The entire mechanism discussed in Networking in Linux Kernel: Part III, How Socket Receive Data from NIC is identical for both HTTP and WebSocket connections. Both are plain TCP streams. At the kernel level, there is no "HTTP socket" or "WebSocket socket", there are only AF_INET, SOCK_STREAM, and the four concepts covered in this article:

  • Socket Creation
  • The Blocking Receive Path
  • The SoftIRQ Enqueue Path
  • The Wake-up Path

The difference between the two protocols is entirely in what user space does after recvfrom() returns.

1.1.

HTTP (Short-Lived Connections)

A minimal HTTP/1.0 server illustrates the "one request, one response, close" model:

int server_fd = socket(AF_INET, SOCK_STREAM, 0);
bind(server_fd, ...);
listen(server_fd, SOMAXCONN);

while (1) {
    int conn_fd = accept(server_fd, ...);   // blocks on listening socket

    // --- everything below runs on conn_fd ---

    char buf[4096];
    ssize_t n = recvfrom(conn_fd, buf, sizeof(buf), 0, NULL, NULL);
    //  ↑ enters tcp_recvmsg → sk_wait_data → SLEEPS until SoftIRQ wakes it

    // parse HTTP request, build response ...
    send(conn_fd, response, resp_len, 0);

    close(conn_fd);   // ← process is done with this socket
                      //   kernel tears down TCP state, sends FIN
}

  • After recvfrom() returns, the process handles one request, sends one response, and calls close(). The socket is destroyed; the wait queue is freed; the TCP connection is terminated. The process loops back to accept(), which blocks on the listening socket's queue — a completely different wait queue — waiting for the next client.

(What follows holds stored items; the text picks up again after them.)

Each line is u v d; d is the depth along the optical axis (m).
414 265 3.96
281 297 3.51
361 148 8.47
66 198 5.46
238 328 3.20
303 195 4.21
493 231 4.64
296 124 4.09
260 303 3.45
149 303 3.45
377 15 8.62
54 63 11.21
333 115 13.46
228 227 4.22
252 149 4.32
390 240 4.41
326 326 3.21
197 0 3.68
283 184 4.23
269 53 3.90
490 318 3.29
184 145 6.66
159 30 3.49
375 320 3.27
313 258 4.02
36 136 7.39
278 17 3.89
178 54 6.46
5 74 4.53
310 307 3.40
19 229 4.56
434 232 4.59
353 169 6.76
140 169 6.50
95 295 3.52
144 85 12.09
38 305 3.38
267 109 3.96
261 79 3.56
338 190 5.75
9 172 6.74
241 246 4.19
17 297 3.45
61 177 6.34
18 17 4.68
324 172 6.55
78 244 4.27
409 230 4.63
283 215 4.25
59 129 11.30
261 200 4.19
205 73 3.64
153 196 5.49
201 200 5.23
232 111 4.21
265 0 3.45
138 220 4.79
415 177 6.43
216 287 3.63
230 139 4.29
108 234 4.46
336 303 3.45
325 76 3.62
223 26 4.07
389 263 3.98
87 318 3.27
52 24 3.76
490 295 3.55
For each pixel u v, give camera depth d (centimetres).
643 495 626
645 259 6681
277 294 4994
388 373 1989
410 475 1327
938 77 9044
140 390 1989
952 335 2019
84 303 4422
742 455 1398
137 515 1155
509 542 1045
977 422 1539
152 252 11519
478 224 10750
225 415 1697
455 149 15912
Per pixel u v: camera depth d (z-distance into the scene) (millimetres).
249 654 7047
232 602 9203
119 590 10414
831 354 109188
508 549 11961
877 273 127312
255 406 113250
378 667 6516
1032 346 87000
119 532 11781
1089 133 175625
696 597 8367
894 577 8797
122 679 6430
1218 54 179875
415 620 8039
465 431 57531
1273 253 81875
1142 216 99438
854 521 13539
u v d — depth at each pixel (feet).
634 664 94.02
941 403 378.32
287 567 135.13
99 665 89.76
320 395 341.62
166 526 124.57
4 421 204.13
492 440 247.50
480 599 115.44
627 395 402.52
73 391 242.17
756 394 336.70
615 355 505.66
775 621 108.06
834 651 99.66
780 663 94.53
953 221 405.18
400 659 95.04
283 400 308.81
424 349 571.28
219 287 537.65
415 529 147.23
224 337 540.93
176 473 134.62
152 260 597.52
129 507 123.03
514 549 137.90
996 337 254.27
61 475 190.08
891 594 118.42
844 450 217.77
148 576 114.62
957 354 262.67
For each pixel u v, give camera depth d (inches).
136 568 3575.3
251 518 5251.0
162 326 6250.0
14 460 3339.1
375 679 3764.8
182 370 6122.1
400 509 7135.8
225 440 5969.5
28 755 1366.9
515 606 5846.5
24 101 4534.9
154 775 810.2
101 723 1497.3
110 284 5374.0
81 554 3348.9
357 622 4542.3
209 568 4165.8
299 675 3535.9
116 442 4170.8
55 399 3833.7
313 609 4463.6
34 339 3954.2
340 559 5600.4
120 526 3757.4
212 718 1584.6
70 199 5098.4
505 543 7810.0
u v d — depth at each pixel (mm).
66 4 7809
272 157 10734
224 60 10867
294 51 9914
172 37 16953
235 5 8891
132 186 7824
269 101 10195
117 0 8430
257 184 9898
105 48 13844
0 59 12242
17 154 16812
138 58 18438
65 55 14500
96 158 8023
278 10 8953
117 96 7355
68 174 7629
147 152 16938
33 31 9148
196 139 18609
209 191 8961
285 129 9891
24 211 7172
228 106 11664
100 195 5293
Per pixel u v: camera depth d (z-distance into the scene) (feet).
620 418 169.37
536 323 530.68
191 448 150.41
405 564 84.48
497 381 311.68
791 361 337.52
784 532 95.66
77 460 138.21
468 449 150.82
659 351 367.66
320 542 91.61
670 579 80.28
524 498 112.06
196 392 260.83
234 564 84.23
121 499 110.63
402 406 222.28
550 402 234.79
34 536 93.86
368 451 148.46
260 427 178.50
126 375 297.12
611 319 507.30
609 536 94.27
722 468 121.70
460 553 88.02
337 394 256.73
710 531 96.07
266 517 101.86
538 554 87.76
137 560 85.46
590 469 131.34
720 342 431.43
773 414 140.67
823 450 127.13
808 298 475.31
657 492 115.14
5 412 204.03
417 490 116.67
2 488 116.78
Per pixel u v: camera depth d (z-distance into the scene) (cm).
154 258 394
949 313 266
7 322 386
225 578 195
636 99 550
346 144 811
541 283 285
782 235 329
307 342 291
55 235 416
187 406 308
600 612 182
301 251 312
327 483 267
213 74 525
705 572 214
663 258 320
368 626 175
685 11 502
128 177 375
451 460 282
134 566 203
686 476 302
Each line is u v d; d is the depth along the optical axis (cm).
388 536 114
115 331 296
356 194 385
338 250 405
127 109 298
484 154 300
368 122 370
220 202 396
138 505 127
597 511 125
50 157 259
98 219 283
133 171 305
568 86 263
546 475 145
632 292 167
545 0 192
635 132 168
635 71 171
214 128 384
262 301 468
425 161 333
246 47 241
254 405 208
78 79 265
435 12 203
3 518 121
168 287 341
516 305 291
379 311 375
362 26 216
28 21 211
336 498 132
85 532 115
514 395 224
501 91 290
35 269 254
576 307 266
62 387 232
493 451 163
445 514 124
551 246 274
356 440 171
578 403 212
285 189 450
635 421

  • recvfrom() is called on the connected socket (conn_fd), not the listening one. The listening socket (server_fd) has no TCP connection state — its only job is to accept new clients. It has no sk_receive_queue carrying application data.

1.2.

WebSocket (Long-Lived Connections)

A WebSocket server keeps the conn_fd open and loops:

int conn_fd = accept(server_fd, ...);

// HTTP Upgrade handshake (single recvfrom + send, same as HTTP above)
ssize_t n = recvfrom(conn_fd, buf, sizeof(buf), 0, NULL, NULL);
// ... verify "Upgrade: websocket", send 101 Switching Protocols ...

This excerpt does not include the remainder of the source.